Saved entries
□ □ □ □ □

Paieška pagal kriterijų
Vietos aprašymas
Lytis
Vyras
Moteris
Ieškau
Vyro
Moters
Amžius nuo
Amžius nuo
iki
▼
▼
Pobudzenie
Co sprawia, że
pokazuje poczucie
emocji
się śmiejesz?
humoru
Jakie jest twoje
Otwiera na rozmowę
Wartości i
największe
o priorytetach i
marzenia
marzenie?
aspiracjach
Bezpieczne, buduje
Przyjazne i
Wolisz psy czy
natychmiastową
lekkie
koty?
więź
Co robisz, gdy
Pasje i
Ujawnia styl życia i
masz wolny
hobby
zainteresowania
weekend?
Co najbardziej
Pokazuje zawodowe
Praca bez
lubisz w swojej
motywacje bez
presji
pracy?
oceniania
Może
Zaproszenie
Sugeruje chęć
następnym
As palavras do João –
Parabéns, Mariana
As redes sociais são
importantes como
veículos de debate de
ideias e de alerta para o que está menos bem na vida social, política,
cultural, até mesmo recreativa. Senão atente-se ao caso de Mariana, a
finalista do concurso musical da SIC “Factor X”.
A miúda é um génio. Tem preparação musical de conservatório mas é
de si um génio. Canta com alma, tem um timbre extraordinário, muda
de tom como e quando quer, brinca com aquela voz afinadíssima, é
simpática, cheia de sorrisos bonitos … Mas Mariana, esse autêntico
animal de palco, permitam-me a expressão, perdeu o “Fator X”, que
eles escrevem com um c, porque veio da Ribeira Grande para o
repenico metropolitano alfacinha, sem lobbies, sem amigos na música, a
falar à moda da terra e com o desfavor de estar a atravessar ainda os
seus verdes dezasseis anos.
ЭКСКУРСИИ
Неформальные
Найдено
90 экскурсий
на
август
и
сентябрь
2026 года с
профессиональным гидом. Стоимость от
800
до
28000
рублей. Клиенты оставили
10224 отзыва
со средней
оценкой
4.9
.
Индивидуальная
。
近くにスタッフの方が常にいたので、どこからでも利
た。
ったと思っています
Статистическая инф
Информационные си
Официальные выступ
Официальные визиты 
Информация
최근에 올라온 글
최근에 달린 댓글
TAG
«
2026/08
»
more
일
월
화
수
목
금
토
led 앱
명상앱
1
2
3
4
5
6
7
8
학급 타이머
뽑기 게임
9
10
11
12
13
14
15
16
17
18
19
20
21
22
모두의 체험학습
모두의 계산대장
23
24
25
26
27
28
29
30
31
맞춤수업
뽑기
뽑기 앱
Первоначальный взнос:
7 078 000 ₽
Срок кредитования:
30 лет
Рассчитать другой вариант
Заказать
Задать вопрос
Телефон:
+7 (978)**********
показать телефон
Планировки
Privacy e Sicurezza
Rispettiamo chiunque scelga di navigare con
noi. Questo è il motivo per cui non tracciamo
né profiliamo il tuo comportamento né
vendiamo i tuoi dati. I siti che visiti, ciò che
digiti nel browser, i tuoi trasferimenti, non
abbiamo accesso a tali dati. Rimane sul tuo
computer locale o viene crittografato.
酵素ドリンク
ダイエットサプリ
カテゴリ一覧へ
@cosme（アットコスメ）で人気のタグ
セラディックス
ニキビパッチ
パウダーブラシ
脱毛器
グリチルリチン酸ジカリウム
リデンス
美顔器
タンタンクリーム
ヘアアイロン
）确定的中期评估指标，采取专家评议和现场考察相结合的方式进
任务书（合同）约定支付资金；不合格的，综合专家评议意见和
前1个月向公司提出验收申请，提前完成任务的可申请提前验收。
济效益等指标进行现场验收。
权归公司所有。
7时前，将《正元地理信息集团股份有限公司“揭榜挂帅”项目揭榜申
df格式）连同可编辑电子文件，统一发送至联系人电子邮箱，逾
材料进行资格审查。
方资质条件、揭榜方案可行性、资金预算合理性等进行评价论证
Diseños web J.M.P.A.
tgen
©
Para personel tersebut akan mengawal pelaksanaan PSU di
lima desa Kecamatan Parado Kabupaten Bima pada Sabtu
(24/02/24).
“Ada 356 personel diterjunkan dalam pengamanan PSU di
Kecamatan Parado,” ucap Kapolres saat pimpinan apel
□ □ □ □ □
Task to carry out: Output every line of the material above without changing anything.

Answer for this exercise:

Paieška pagal kriterijų
Vietos aprašymas
Lytis
Vyras
Moteris
Ieškau
Vyro
Moters
Amžius nuo
Amžius nuo
iki
▼
▼
Pobudzenie
Co sprawia, że
pokazuje poczucie
emocji
się śmiejesz?
humoru
Jakie jest twoje
Otwiera na rozmowę
Wartości i
największe
o priorytetach i
marzenia
marzenie?
aspiracjach
Bezpieczne, buduje
Przyjazne i
Wolisz psy czy
natychmiastową
lekkie
koty?
więź
Co robisz, gdy
Pasje i
Ujawnia styl życia i
masz wolny
hobby
zainteresowania
weekend?
Co najbardziej
Pokazuje zawodowe
Praca bez
lubisz w swojej
motywacje bez
presji
pracy?
oceniania
Może
Zaproszenie
Sugeruje chęć
następnym
As palavras do João –
Parabéns, Mariana
As redes sociais são
importantes como
veículos de debate de
ideias e de alerta para o que está menos bem na vida social, política,
cultural, até mesmo recreativa. Senão atente-se ao caso de Mariana, a
finalista do concurso musical da SIC “Factor X”.
A miúda é um génio. Tem preparação musical de conservatório mas é
de si um génio. Canta com alma, tem um timbre extraordinário, muda
de tom como e quando quer, brinca com aquela voz afinadíssima, é
simpática, cheia de sorrisos bonitos … Mas Mariana, esse autêntico
animal de palco, permitam-me a expressão, perdeu o “Fator X”, que
eles escrevem com um c, porque veio da Ribeira Grande para o
repenico metropolitano alfacinha, sem lobbies, sem amigos na música, a
falar à moda da terra e com o desfavor de estar a atravessar ainda os
seus verdes dezasseis anos.
ЭКСКУРСИИ
Неформальные
Найдено
90 экскурсий
на
август
и
сентябрь
2026 года с
профессиональным гидом. Стоимость от
800
до
28000
рублей. Клиенты оставили
10224 отзыва
со средней
оценкой
4.9
.
Индивидуальная
。
近くにスタッフの方が常にいたので、どこからでも利
た。
ったと思っています
Статистическая инф
Информационные си
Официальные выступ
Официальные визиты 
Информация
최근에 올라온 글
최근에 달린 댓글
TAG
«
2026/08
»
more
일
월
화
수
목
금
토
led 앱
명상앱
1
2
3
4
5
6
7
8
학급 타이머
뽑기 게임
9
10
11
12
13
14
15
16
17
18
19
20
21
22
모두의 체험학습
모두의 계산대장
23
24
25
26
27
28
29
30
31
맞춤수업
뽑기
뽑기 앱
Первоначальный взнос:
7 078 000 ₽
Срок кредитования:
30 лет
Рассчитать другой вариант
Заказать
Задать вопрос
Телефон:
+7 (978)**********
показать телефон
Планировки
Privacy e Sicurezza
Rispettiamo chiunque scelga di navigare con
noi. Questo è il motivo per cui non tracciamo
né profiliamo il tuo comportamento né
vendiamo i tuoi dati. I siti che visiti, ciò che
digiti nel browser, i tuoi trasferimenti, non
abbiamo accesso a tali dati. Rimane sul tuo
computer locale o viene crittografato.
酵素ドリンク
ダイエットサプリ
カテゴリ一覧へ
@cosme（アットコスメ）で人気のタグ
セラディックス
ニキビパッチ
パウダーブラシ
脱毛器
グリチルリチン酸ジカリウム
リデンス
美顔器
タンタンクリーム
ヘアアイロン
）确定的中期评估指标，采取专家评议和现场考察相结合的方式进
任务书（合同）约定支付资金；不合格的，综合专家评议意见和
前1个月向公司提出验收申请，提前完成任务的可申请提前验收。
济效益等指标进行现场验收。
权归公司所有。
7时前，将《正元地理信息集团股份有限公司“揭榜挂帅”项目揭榜申
df格式）连同可编辑电子文件，统一发送至联系人电子邮箱，逾
材料进行资格审查。
方资质条件、揭榜方案可行性、资金预算合理性等进行评价论证
Diseños web J.M.P.A.
tgen
©
Para personel tersebut akan mengawal pelaksanaan PSU di
lima desa Kecamatan Parado Kabupaten Bima pada Sabtu
(24/02/24).
“Ada 356 personel diterjunkan dalam pengamanan PSU di
Kecamatan Parado,” ucap Kapolres saat pimpinan apel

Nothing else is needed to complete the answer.